Six weeks after the initial MRI scan, the patients’ brains were scanned again. The ‘before and after’ results were then compared to the brains of 55 healthy participants.

As a result, the authors found that patients with the greatest symptom improvement also showed the most structural brain changes. After six weeks, connectivity between neurons in certain parts of their brains increased, and these effects were independent of treatment choice.

“We were surprised at the speed of response,” says psychiatrist Jonathan Repple of the University of Frankfurt.

“We have no explanation for how these changes occur or why they must occur with such different forms of treatment”.

Randomized controlled trials have shown that electroconvulsive therapy, cognitive behavioral therapy, and antidepressants can all significantly improve depressive symptoms, but it is much more difficult to attribute this improvement to structural changes in the brain.

ECT appears to be the most effective and quickest treatment of the bunch, although it has more side effects and scientists are still trying to find the most successful regimen.

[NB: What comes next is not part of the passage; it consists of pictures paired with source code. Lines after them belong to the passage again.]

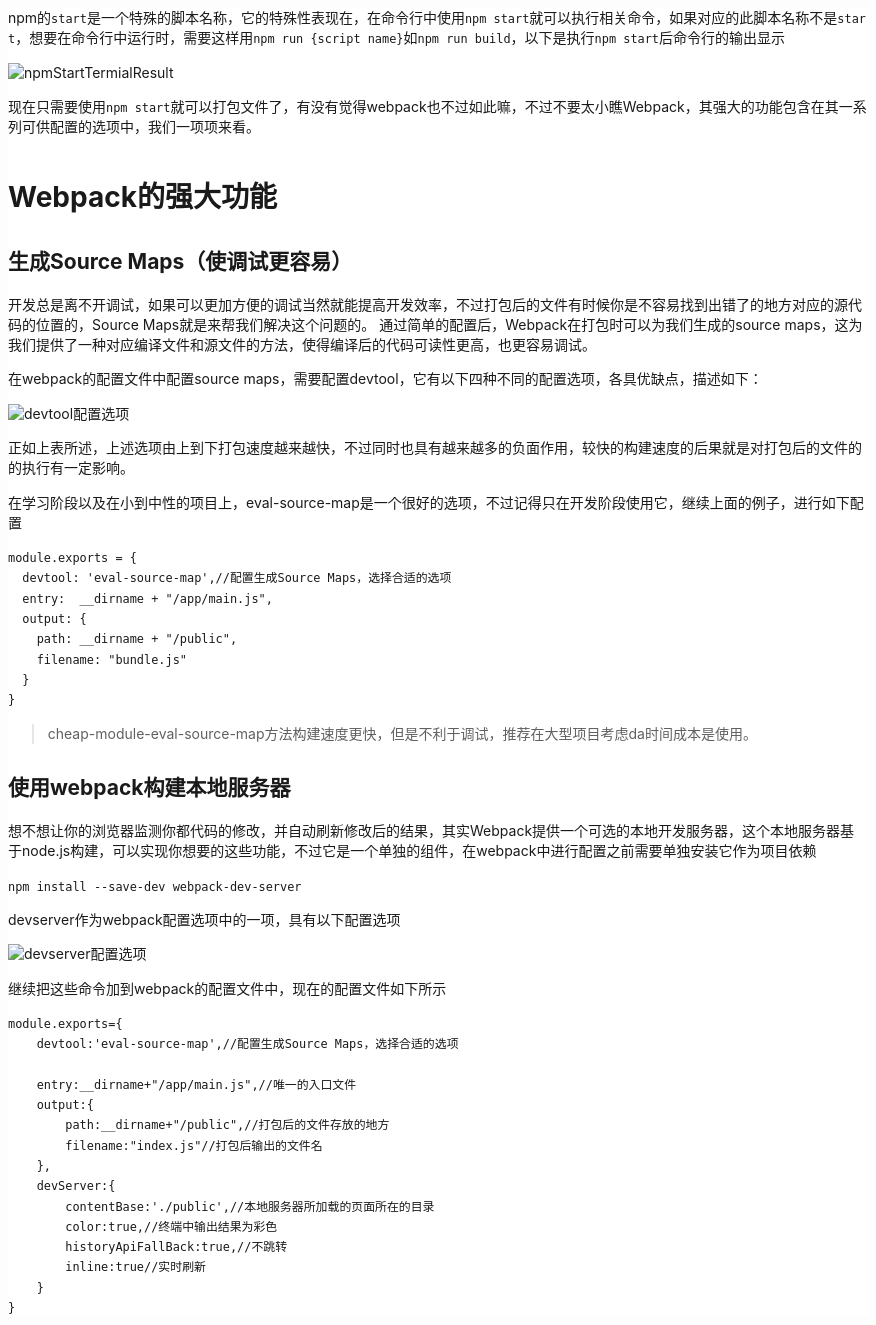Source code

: npm的`start`是一个特殊的脚本名称，它的特殊性表现在，在命令行中使用`npm start`就可以执行相关命令，如果对应的此脚本名称不是`start`，想要在命令行中运行时，需要这样用`npm run {script name}`如`npm run build`，以下是执行`npm start`后命令行的输出显示

![npmStartTermialResult](../../../../images/webpack/picture7.png)

现在只需要使用`npm start`就可以打包文件了，有没有觉得webpack也不过如此嘛，不过不要太小瞧Webpack，其强大的功能包含在其一系列可供配置的选项中，我们一项项来看。

# Webpack的强大功能
## 生成Source Maps（使调试更容易）

开发总是离不开调试，如果可以更加方便的调试当然就能提高开发效率，不过打包后的文件有时候你是不容易找到出错了的地方对应的源代码的位置的，Source Maps就是来帮我们解决这个问题的。
通过简单的配置后，Webpack在打包时可以为我们生成的source maps，这为我们提供了一种对应编译文件和源文件的方法，使得编译后的代码可读性更高，也更容易调试。

在webpack的配置文件中配置source maps，需要配置devtool，它有以下四种不同的配置选项，各具优缺点，描述如下：

![devtool配置选项](../../../../images/webpack/picture8.png)

正如上表所述，上述选项由上到下打包速度越来越快，不过同时也具有越来越多的负面作用，较快的构建速度的后果就是对打包后的文件的的执行有一定影响。

在学习阶段以及在小到中性的项目上，eval-source-map是一个很好的选项，不过记得只在开发阶段使用它，继续上面的例子，进行如下配置

    module.exports = {
      devtool: 'eval-source-map',//配置生成Source Maps，选择合适的选项
      entry:  __dirname + "/app/main.js",
      output: {
        path: __dirname + "/public",
        filename: "bundle.js"
      }
    }

>cheap-module-eval-source-map方法构建速度更快，但是不利于调试，推荐在大型项目考虑da时间成本是使用。

## 使用webpack构建本地服务器
想不想让你的浏览器监测你都代码的修改，并自动刷新修改后的结果，其实Webpack提供一个可选的本地开发服务器，这个本地服务器基于node.js构建，可以实现你想要的这些功能，不过它是一个单独的组件，在webpack中进行配置之前需要单独安装它作为项目依赖

    npm install --save-dev webpack-dev-server

devserver作为webpack配置选项中的一项，具有以下配置选项

![devserver配置选项](../../../../images/webpack/picture9.png)

继续把这些命令加到webpack的配置文件中，现在的配置文件如下所示

    module.exports={
        devtool:'eval-source-map',//配置生成Source Maps，选择合适的选项
        
        entry:__dirname+"/app/main.js",//唯一的入口文件
        output:{
            path:__dirname+"/public",//打包后的文件存放的地方
            filename:"index.js"//打包后输出的文件名
        },
        devServer:{
            contentBase:'./public',//本地服务器所加载的页面所在的目录
            color:true,//终端中输出结果为彩色
            historyApiFallBack:true,//不跳转
            inline:true//实时刷新
        }
    }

ECT works by passing an electrical current through a patient’s brain while under general anesthesia, and in mouse studies, the therapy seems to improve communication between neurons in certain parts of the brain. In fact, researchers from Johns Hopkins University recently found new brain cells developing in the hippocampus of mice treated with ECT.

Studies in humans have found similar results. For example, in 2015 it was found that ECT ‘molded’ the brain structures of some MDD patients, reshaping the neural connections in their amygdala and hippocampus.

Meanwhile, antidepressant drugs are associated with neural plasticity in the hippocampus and prefrontal cortex, and CBT is associated with altered brain activation in the prefrontal cortex and precuneus associated with mental imagery and memory.

Although evidence-based, these depression treatments are not always equally effective and do not result in consistent levels of structural brain changes.

The brain is an incredibly complex structure, and human emotions are quite complex. Putting the two together is an incredibly challenging task, but that hasn’t stopped scientists like Repple from trying.

Psychiatrist Eric Ruhe, who was not involved in the current study, praises Repple and colleagues for the difficulty of their latest paper.

He says the study still needs to be replicated in independent samples, but the results “are very much in line with our current belief that the brain has much greater flexibility in adaptation (even short) than previously thought.

“This means that the brain structure of patients with severe clinical depression is not as stable as we thought, and we can recover their brain structure in as little as 6 weeks,” Ruhe explains.

“This gives hope to patients who believe that nothing can change and who have to live forever with a disease ‘etched in stone’ in their brains.”

The study was presented at the 35th annual European College of Neuropsychopharmacology in Vienna.